**** Data excerpts ****

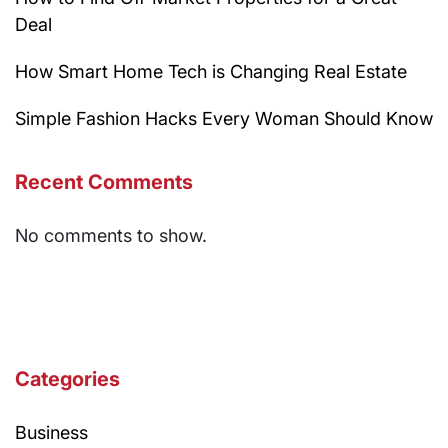
Deal
How Smart Home Tech is Changing Real Estate
Simple Fashion Hacks Every Woman Should Know
Recent Comments
No comments to show.
Categories
Business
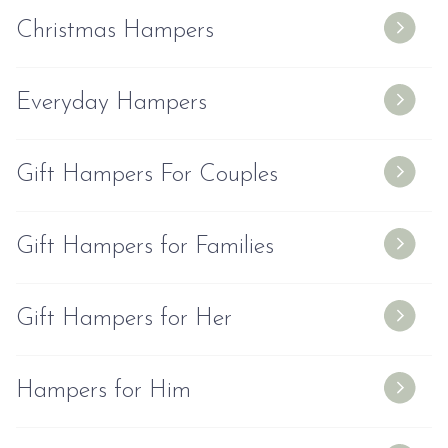
Christmas Hampers
Everyday Hampers
Gift Hampers For Couples
Gift Hampers for Families
Gift Hampers for Her
Hampers for Him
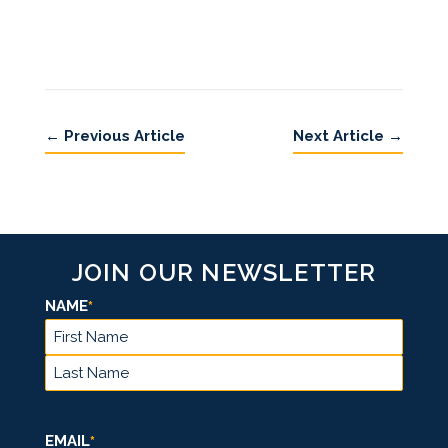
←
Previous Article
Next Article
→
JOIN OUR NEWSLETTER
NAME
*
FIRST
LAST
EMAIL
*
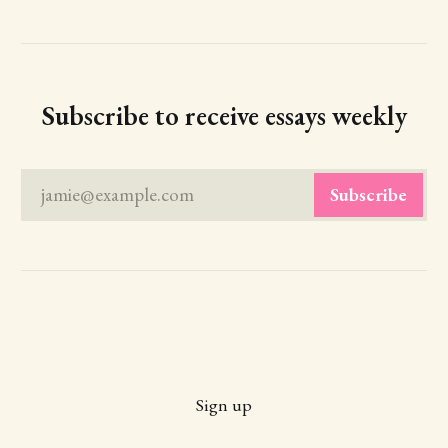
Subscribe to receive essays weekly
jamie@example.com
Subscribe
Sign up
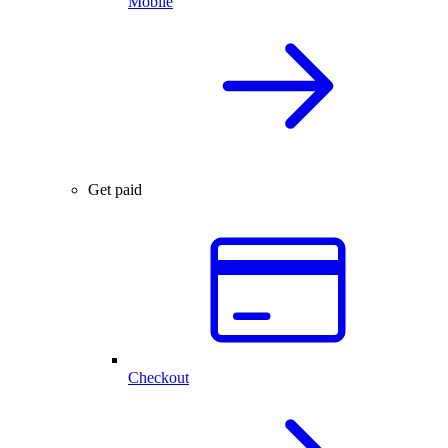
Mobile
Get paid
Checkout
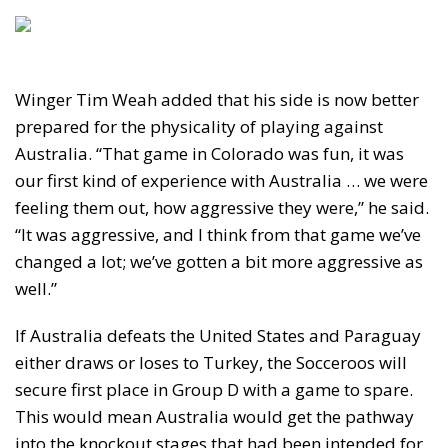
Winger Tim Weah added that his side is now better
prepared for the physicality of playing against
Australia. “That game in Colorado was fun, it was
our first kind of experience with Australia … we were
feeling them out, how aggressive they were,” he said.
“It was aggressive, and I think from that game we’ve
changed a lot; we’ve gotten a bit more aggressive as
well.”
If Australia defeats the United States and Paraguay
either draws or loses to Turkey, the Socceroos will
secure first place in Group D with a game to spare.
This would mean Australia would get the pathway
into the knockout stages that had been intended for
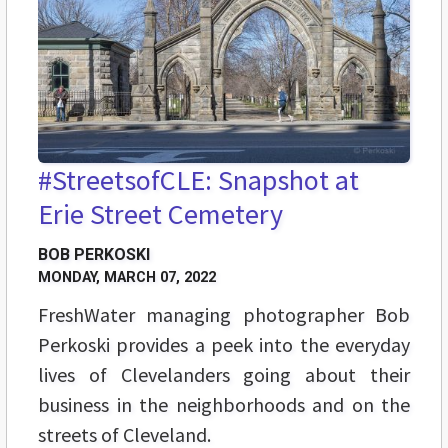
#StreetsofCLE: Snapshot at
Erie Street Cemetery
BOB PERKOSKI
MONDAY, MARCH 07, 2022
FreshWater managing photographer Bob
Perkoski provides a peek into the everyday
lives of Clevelanders going about their
business in the neighborhoods and on the
streets of Cleveland.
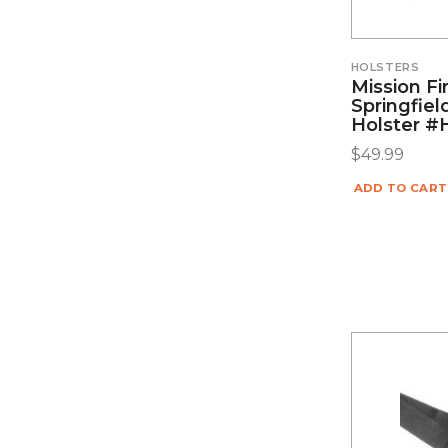
HOLSTERS
Mission F
Springfie
Holster 
$
49.99
ADD TO CART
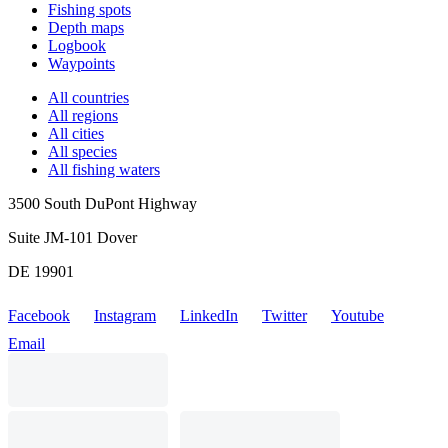
Fishing spots
Depth maps
Logbook
Waypoints
All countries
All regions
All cities
All species
All fishing waters
3500 South DuPont Highway
Suite JM-101 Dover
DE 19901
Facebook
Instagram
LinkedIn
Twitter
Youtube
Email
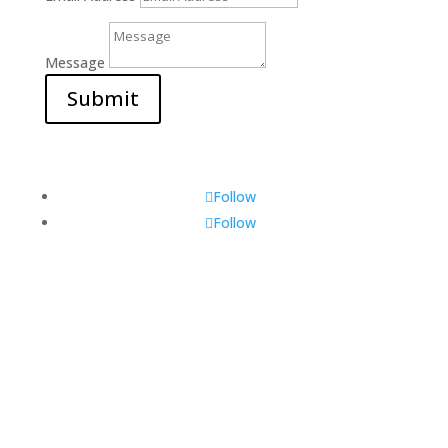
Message
Submit
Follow
Follow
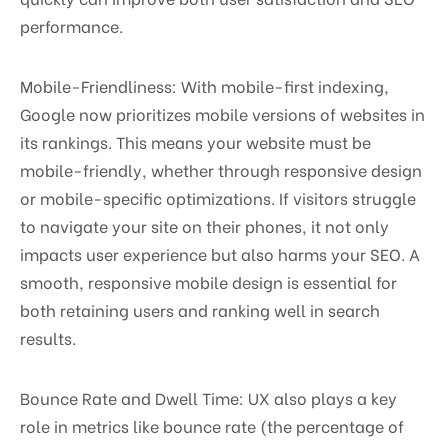
performance.
Mobile-Friendliness: With mobile-first indexing,
Google now prioritizes mobile versions of websites in
its rankings. This means your website must be
mobile-friendly, whether through responsive design
or mobile-specific optimizations. If visitors struggle
to navigate your site on their phones, it not only
impacts user experience but also harms your SEO. A
smooth, responsive mobile design is essential for
both retaining users and ranking well in search
results.
Bounce Rate and Dwell Time: UX also plays a key
role in metrics like bounce rate (the percentage of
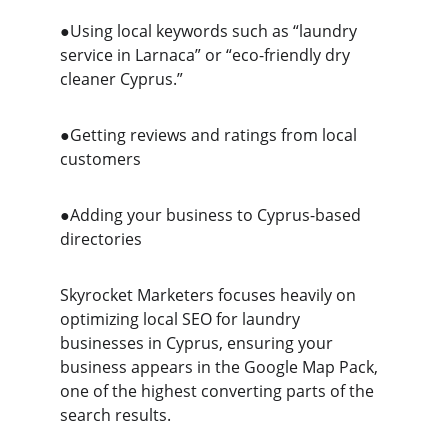
●Using local keywords such as “laundry 
service in Larnaca” or “eco-friendly dry 
cleaner Cyprus.”
●Getting reviews and ratings from local 
customers
●Adding your business to Cyprus-based 
directories
Skyrocket Marketers focuses heavily on 
optimizing local SEO for laundry 
businesses in Cyprus, ensuring your 
business appears in the Google Map Pack, 
one of the highest converting parts of the 
search results.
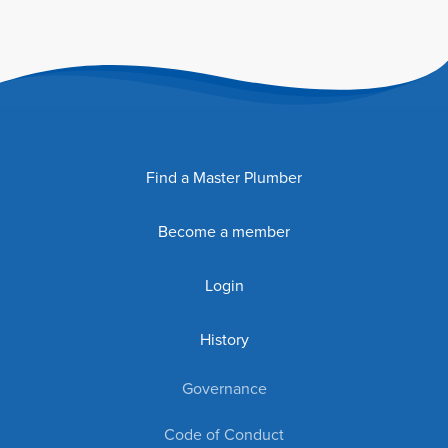
Find a Master Plumber
Become a member
Login
History
Governance
Code of Conduct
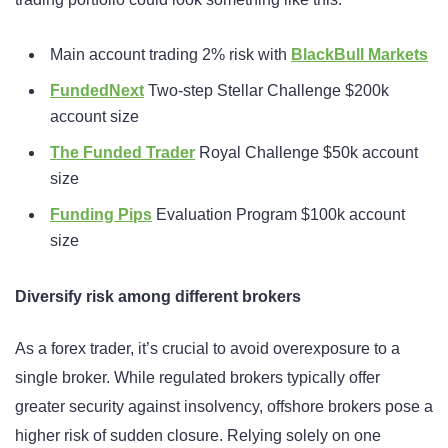
Main account trading 2% risk with
BlackBull Markets
FundedNext
Two-step Stellar Challenge $200k
account size
The Funded Trader
Royal Challenge $50k account
size
Funding Pips
Evaluation Program $100k account
size
Diversify risk among different brokers
As a forex trader, it’s crucial to avoid overexposure to a
single broker. While regulated brokers typically offer
greater security against insolvency, offshore brokers pose a
higher risk of sudden closure. Relying solely on one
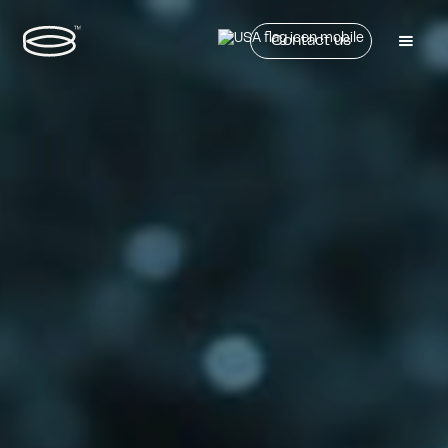
Contact us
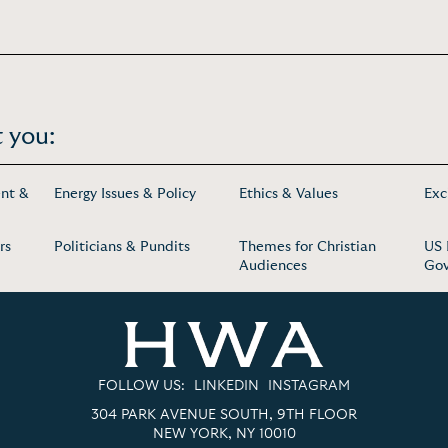
 you:
nt &
Energy Issues & Policy
Ethics & Values
Exc
rs
Politicians & Pundits
Themes for Christian
US 
Audiences
Go
FOLLOW US:
LINKEDIN
INSTAGRAM
304 PARK AVENUE SOUTH, 9TH FLOOR
NEW YORK, NY 10010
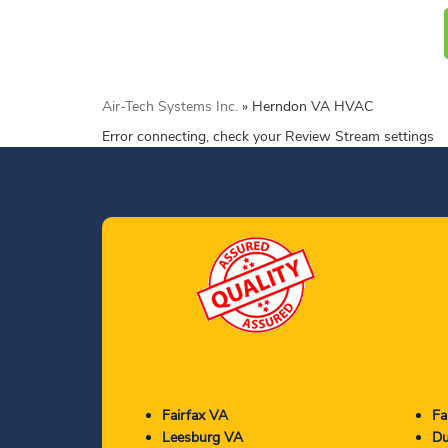
Air-Tech Systems Inc.
»
Herndon VA HVAC
Error connecting, check your Review Stream settings
Fairfax VA
Fa
Leesburg VA
Du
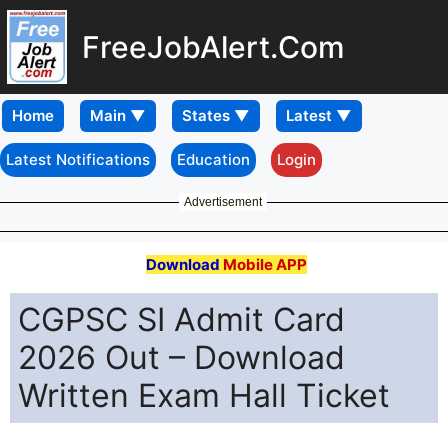
FreeJobAlert.Com
Home
Latest Notifications
Education
Login
Advertisement
Download
Mobile APP
CGPSC SI Admit Card
2026 Out – Download
Written Exam Hall Ticket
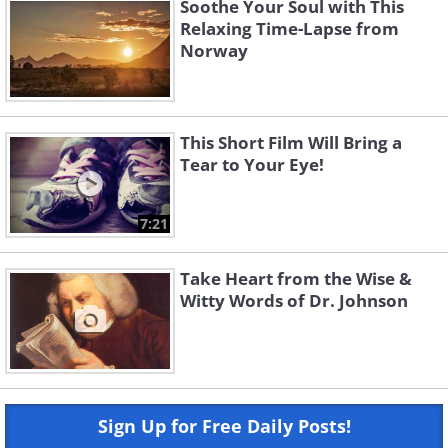
Soothe Your Soul with This
Relaxing Time-Lapse from
Norway
This Short Film Will Bring a
Tear to Your Eye!
7:21
Take Heart from the Wise &
Witty Words of Dr. Johnson
Sign Up for Free Daily Posts!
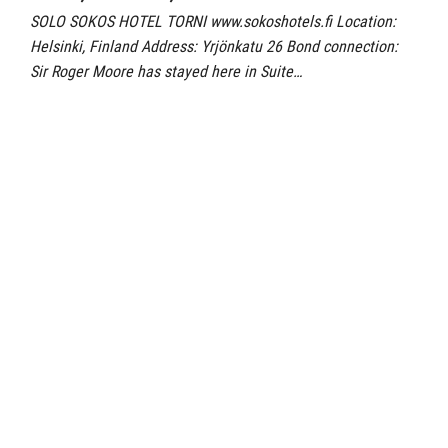
SOLO SOKOS HOTEL TORNI www.sokoshotels.fi Location:
Helsinki, Finland Address: Yrjönkatu 26 Bond connection:
Sir Roger Moore has stayed here in Suite…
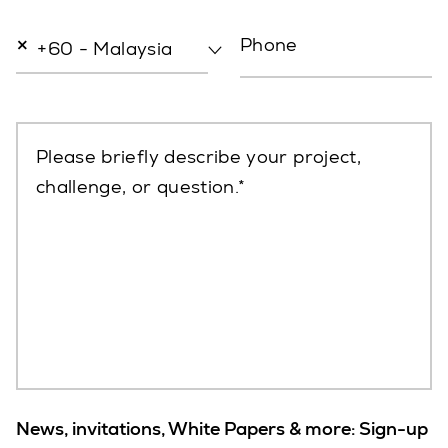
×
Phone
+60 - Malaysia
Please briefly describe your project,
challenge, or question.
News, invitations, White Papers & more: Sign-up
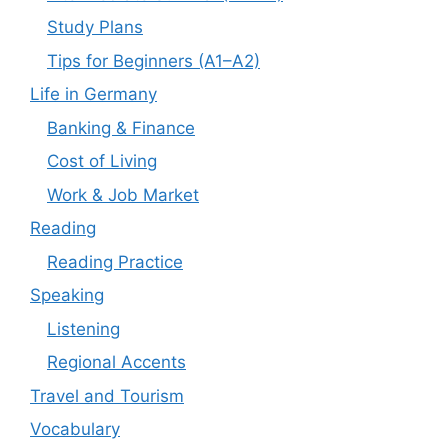
Study Plans
Tips for Beginners (A1–A2)
Life in Germany
Banking & Finance
Cost of Living
Work & Job Market
Reading
Reading Practice
Speaking
Listening
Regional Accents
Travel and Tourism
Vocabulary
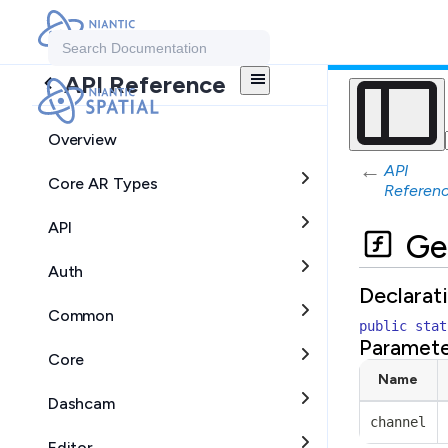
Search Documentation
API Reference
Overview
←
API
Core AR Types
Referen
API
Ge
Auth
Declarat
Common
public
stat
Paramete
Core
Name
Dashcam
channel
Editor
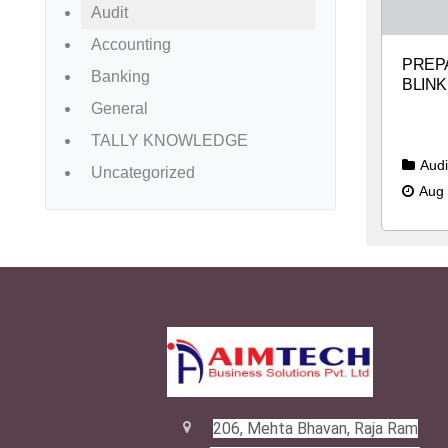
Audit
Accounting
PREPA
Banking
BLINK
General
TALLY KNOWLEDGE
Audi
Uncategorized
Aug 
206, Mehta Bhavan, Raja Ram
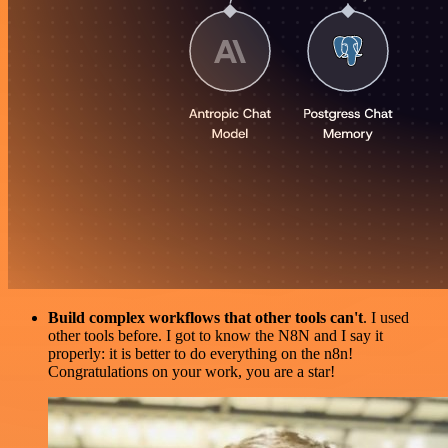
Build complex workflows that other tools can't
. I used
other tools before. I got to know the N8N and I say it
properly: it is better to do everything on the n8n!
Congratulations on your work, you are a star!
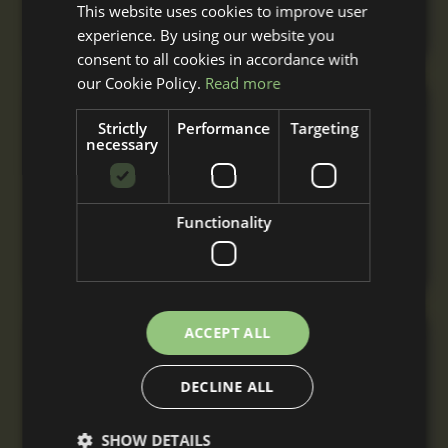
This website uses cookies to improve user
installation.
experience. By using our website you
consent to all cookies in accordance with
our Cookie Policy.
Read more
Triple Stable Block
Strictly
Performance
Targeting
necessary
From
£7,810
+ VAT
A triple stable block with three stables built to
Functionality
your specification with nationwide delivery
and installation.
ACCEPT ALL
L-Shaped Stable Block
From
DECLINE ALL
£8,970
+ VAT
A comfortable L-Shaped stable block for
SHOW DETAILS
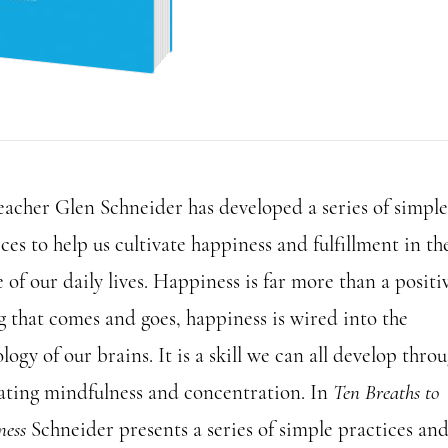
to
Happiness
quantity
eacher Glen Schneider has developed a series of simple
ces to help us cultivate happiness and fulfillment in th
 of our daily lives. Happiness is far more than a positi
g that comes and goes, happiness is wired into the
logy of our brains. It is a skill we can all develop thro
vating mindfulness and concentration. In
Ten Breaths to
ness
Schneider presents a series of simple practices an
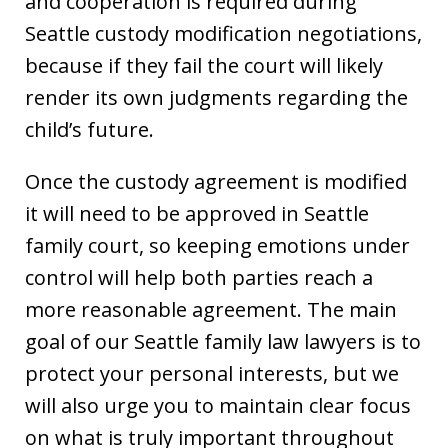
and cooperation is required during
Seattle custody modification negotiations,
because if they fail the court will likely
render its own judgments regarding the
child’s future.
Once the custody agreement is modified
it will need to be approved in Seattle
family court, so keeping emotions under
control will help both parties reach a
more reasonable agreement. The main
goal of our Seattle family law lawyers is to
protect your personal interests, but we
will also urge you to maintain clear focus
on what is truly important throughout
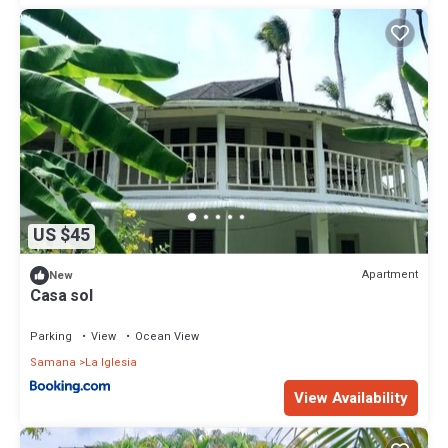
US $45
Apartment
New
Casa sol
Parking
View
Ocean View
Samana
La Iglesia
View Availability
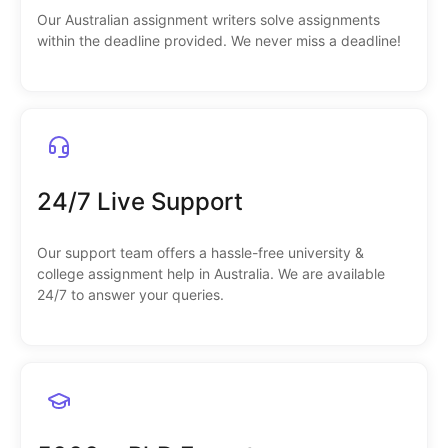
Our Australian assignment writers solve assignments
within the deadline provided. We never miss a deadline!
24/7 Live Support
Our support team offers a hassle-free university &
college assignment help in Australia. We are available
24/7 to answer your queries.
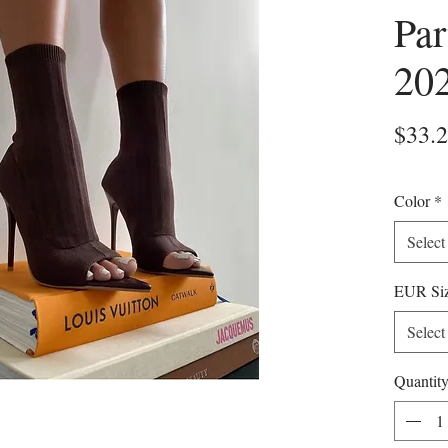
Par
20
$33.
Color
*
Select
EUR Si
Select
Quantit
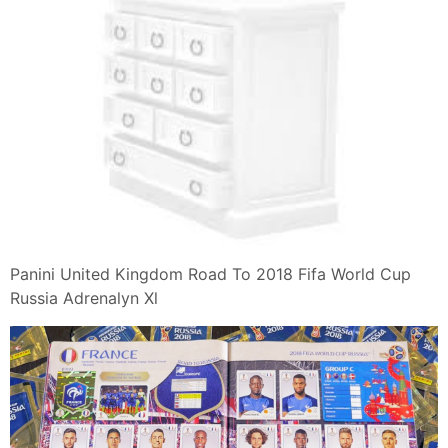
Panini United Kingdom Road To 2018 Fifa World Cup
Russia Adrenalyn Xl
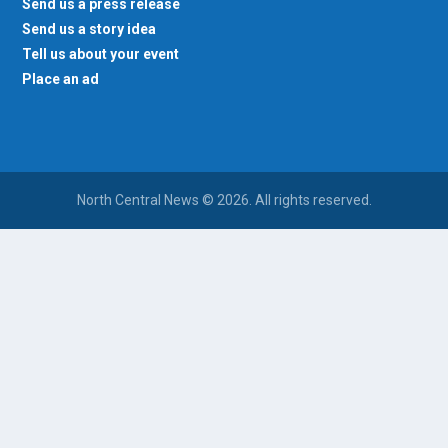
Send us a press release
Send us a story idea
Tell us about your event
Place an ad
North Central News © 2026. All rights reserved.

****

- _Aim of the task_: Taking the material above, give again exactly the lines from the one holding "Google now prioritizes" through the one holding "businesses in Cyprus, ensuring your", with both ends and without pictures.

- _Result of the task_:
Google now prioritizes mobile versions of websites in
its rankings. This means your website must be
mobile-friendly, whether through responsive design
or mobile-specific optimizations. If visitors struggle
to navigate your site on their phones, it not only
impacts user experience but also harms your SEO. A
smooth, responsive mobile design is essential for
both retaining users and ranking well in search
results.
Bounce Rate and Dwell Time: UX also plays a key
role in metrics like bounce rate (the percentage of
●Using local keywords such as “laundry 
service in Larnaca” or “eco-friendly dry 
cleaner Cyprus.”
●Getting reviews and ratings from local 
customers
●Adding your business to Cyprus-based 
directories
Skyrocket Marketers focuses heavily on 
optimizing local SEO for laundry 
businesses in Cyprus, ensuring your 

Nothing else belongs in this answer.